LuaJIT Differences

Most of the time Minetest is built with LuaJIT which aims to be faster than the reference Lua 5.1 implemention (referred to as "PUC Lua") due to its JIT compiler. However it is also possible that Minetest is built with PUC Lua 5.1, if Minetest cannot find LuaJIT when building or when explicitly built with -DENABLE_LUAJIT=OFF.

There are some reasons one would want to use PUC Lua over LuaJIT such as for stability reasons or if someone is on an obscure architecture that doesn't have a LuaJIT compiler available yet. As such, you should always support both implementations in your mods and be aware of some of the pitfalls that can cause crashes with a mod developed on LuaJIT being run with PUC Lua.

Goto

LuaJIT implements the goto statement along with labels that can be jumped to as an extension to the language. This is not available in PUC Lua, so you shouldn't use goto in your mods.

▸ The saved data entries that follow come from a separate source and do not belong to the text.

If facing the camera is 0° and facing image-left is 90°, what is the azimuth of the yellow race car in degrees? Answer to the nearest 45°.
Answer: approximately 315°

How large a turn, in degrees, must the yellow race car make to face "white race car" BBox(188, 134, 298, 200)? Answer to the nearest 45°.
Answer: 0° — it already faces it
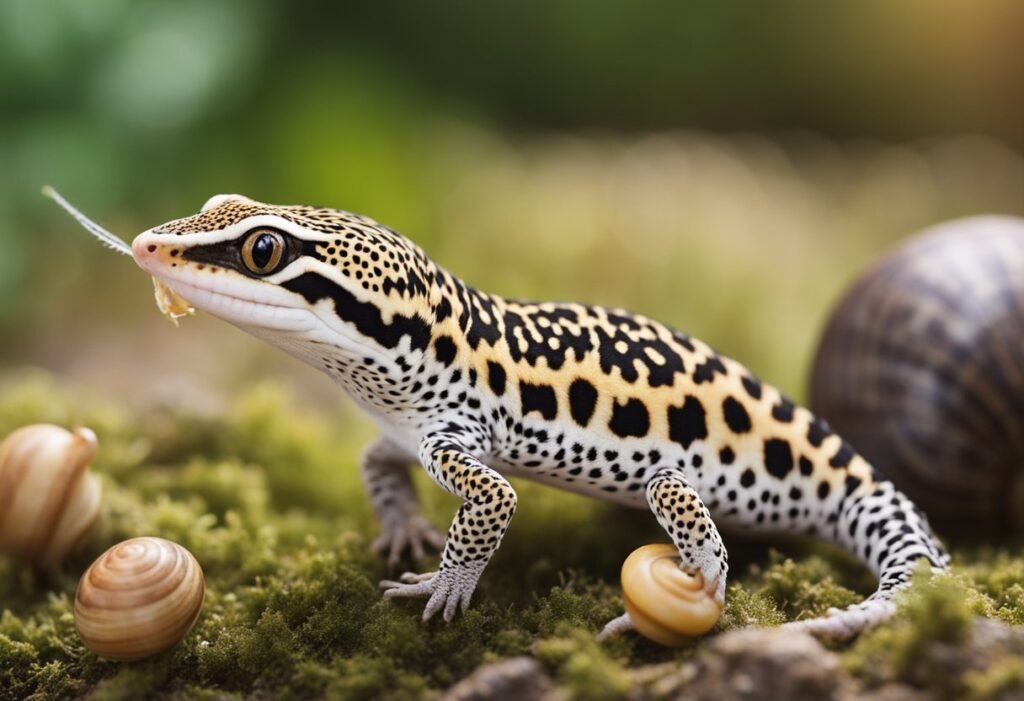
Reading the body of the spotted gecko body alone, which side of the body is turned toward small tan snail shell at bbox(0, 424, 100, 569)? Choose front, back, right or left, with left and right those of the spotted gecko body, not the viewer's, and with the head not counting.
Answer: front

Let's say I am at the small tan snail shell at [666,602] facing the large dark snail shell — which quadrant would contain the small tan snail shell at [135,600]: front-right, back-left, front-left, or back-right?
back-left

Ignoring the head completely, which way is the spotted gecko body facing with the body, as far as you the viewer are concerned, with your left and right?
facing to the left of the viewer

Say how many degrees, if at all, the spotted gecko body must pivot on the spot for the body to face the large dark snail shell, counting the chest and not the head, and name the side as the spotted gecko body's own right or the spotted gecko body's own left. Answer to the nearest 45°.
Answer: approximately 135° to the spotted gecko body's own right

math.random() argument order independence

LuaJIT is less strict about the order of arguments passed to math.random. If you pass a min value that is larger than the max value, it will switch these around. For instance math.random(3,1) will swap around the ranges and generate the same random values math.random(1,3) would generate.

In PUC Lua doing this will throw an error "bad argument #2 to 'random' (interval is empty)", so make sure you clamp or otherwise make sure that the min value is lower or equal to the max value, swapping them yourself if necessary.

More...

An exhaustive list of the extensions to the Lua language that LuaJIT provides can be found on LuaJIT.org's extensions page.

For older versions of Minetest

Since 5.5.0 the bitop library is included when building Minetest with PUC Lua so if your mod targets Minetest 5.5+ it is safe to use the bitop library. This has always been available on LuaJIT, but you cannot rely on it being available on Minetest 5.4 and earlier.